Anhaltspunkte für Korruption
Konkrete Anhaltspunkte, die eine erhöhte Aufmerksamkeit erfordern und ggf. der Aufklärung, Vorfallseskalation und unter Umständen dem Krisen- und Konsequenzenmanagement unterfallen, sind z. B. die folgenden:
- Erhöhte Pauschalvergütung für Vertreter
- Provisionszahlungen für Tippgeber
- Erhöhte Kulanzkosten
- Mangelnde oder nicht nachvollziehbare Dokumentation von Zahlungen
- Zahlungsempfänger mit mehreren Adressen oder Konten
- Berater, Sachverständige oder Repräsentanten ohne festgelegte Aufgabe
- Provisionen und Vergütungen über marktüblicher Höhe
- Spenden und Sponsoring mit privatem Vorteil für Mitarbeitende von Geschäftspartnern
- Geschäftsbeziehungen und Zahlungen an Offshore-Gesellschaften
- Korruptionsvorwürfe gegen den Geschäfts- oder Vertriebspartner, dessen Mitarbeitende oder andere Wettbewerber
3.2 Anti-Korruption als Bestandteil des Compliance-Management-Systems
Eine weitere, sehr effektive Maßnahme zur Vorbeugung sowie Bekämpfung von Korruption stellen auch entsprechende Compliance-Regelungen zur Anti-Korruption dar:
Derartige Regelwerke, z. B. Richtlinien, Verfahrensanweisungen, Merkblätter oder Checklisten zum Umgang mit Geschenken, Zuwendungen und Einladungen definieren für Mitarbeitende – und potenzielle Korruptionsstraftäter – auf nachvollziehbare und in die Praxis umsetzbare Art und Weise das, was aus den sehr abstrakten Formulierungen der genannten Straftatbestände als unerlaubter oder unangemessener Vorteil im Sinne der Korruptionsdelikte gilt. Da die Grenzen zwischen zulässiger Höflichkeit, erlaubtem Wettbewerb und strafbarer Korruption fließend sind, können solche Regelungen den Mitarbeitenden helfen, eigenverantwortlich richtige und risikoarme Entscheidungen über die Annahme und die Gewährung von Vorteilen zu treffen. In diesen Regelungen können z. B. regelmäßige Charakteristika der Angemessenheit oder Unangemessenheit von Vorteilsgewährungen erläutert werden.

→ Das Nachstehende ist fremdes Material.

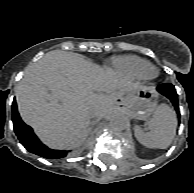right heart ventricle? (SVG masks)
Here are the masks:
<instances>
[{
	"label": "right heart ventricle",
	"instance_id": "1",
	"mask_svg": "<svg viewBox=\"0 0 194 193\" xmlns=\"http://www.w3.org/2000/svg\"><path fill=\"white\" fill-rule=\"evenodd\" d=\"M112 65L118 73L133 80L144 79V71L151 66L148 61L131 55L114 57Z\"/></svg>",
	"mask_w": 194,
	"mask_h": 193
}]
</instances>
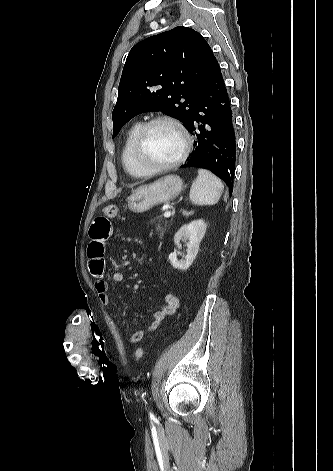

Hinweise auf unangemessene oder unerlaubte Vorteile
Die folgenden Charakteristika eines gewährten oder noch zu gewährenden Vorteils können (nicht zwangsläufig und nicht abschließend) Hinweise auf unangemessene oder unerlaubte und ggf. korruptionsstrafrechtlich relevante Vorteile darstellen:
- Unangemessene Höhe einer Vorteilsgewährung
- Kein (angemessener) Anlass für eine Vorteilsgewährung
- Versuch des Versteckens einer Vorteilsgewährung oder keine Dokumentation zu einer Vorteilsgewährung
- Zeitliche Nähe der Vorteilsgewährung zu einer Vertragsentscheidung
- Regelmäßige Wiederholungen von vergleichbaren Vorteilsgewährungen
- Vorteilsgewährung in Form von "Cash", d. h. Geldvorteilen oder Geldersatz
- Kick-backs, Rückvergütung, Rabatte auf Privatkonten
- Spezielle Sonderpreise für eine einzelne Kontaktperson oder den Entscheidungsträger beim Geschäftspartner
- Verstöße gegen die eigenen Compliance-Regeln oder die des Empfängers
Zu beachten ist in diesem Zusammenhang auch, dass die Vorteilsgewährung nicht zugunsten der in die Absprache eingebundenen Person erfolgen muss. Vorteile für Dritte, die zugleich auch für die involvierte Person einen persönlichen oder finanziellen Vorteil darstellen, können ausreichen (bspw. eine Spende für den Sportverein, ein Stipendium für das Kind).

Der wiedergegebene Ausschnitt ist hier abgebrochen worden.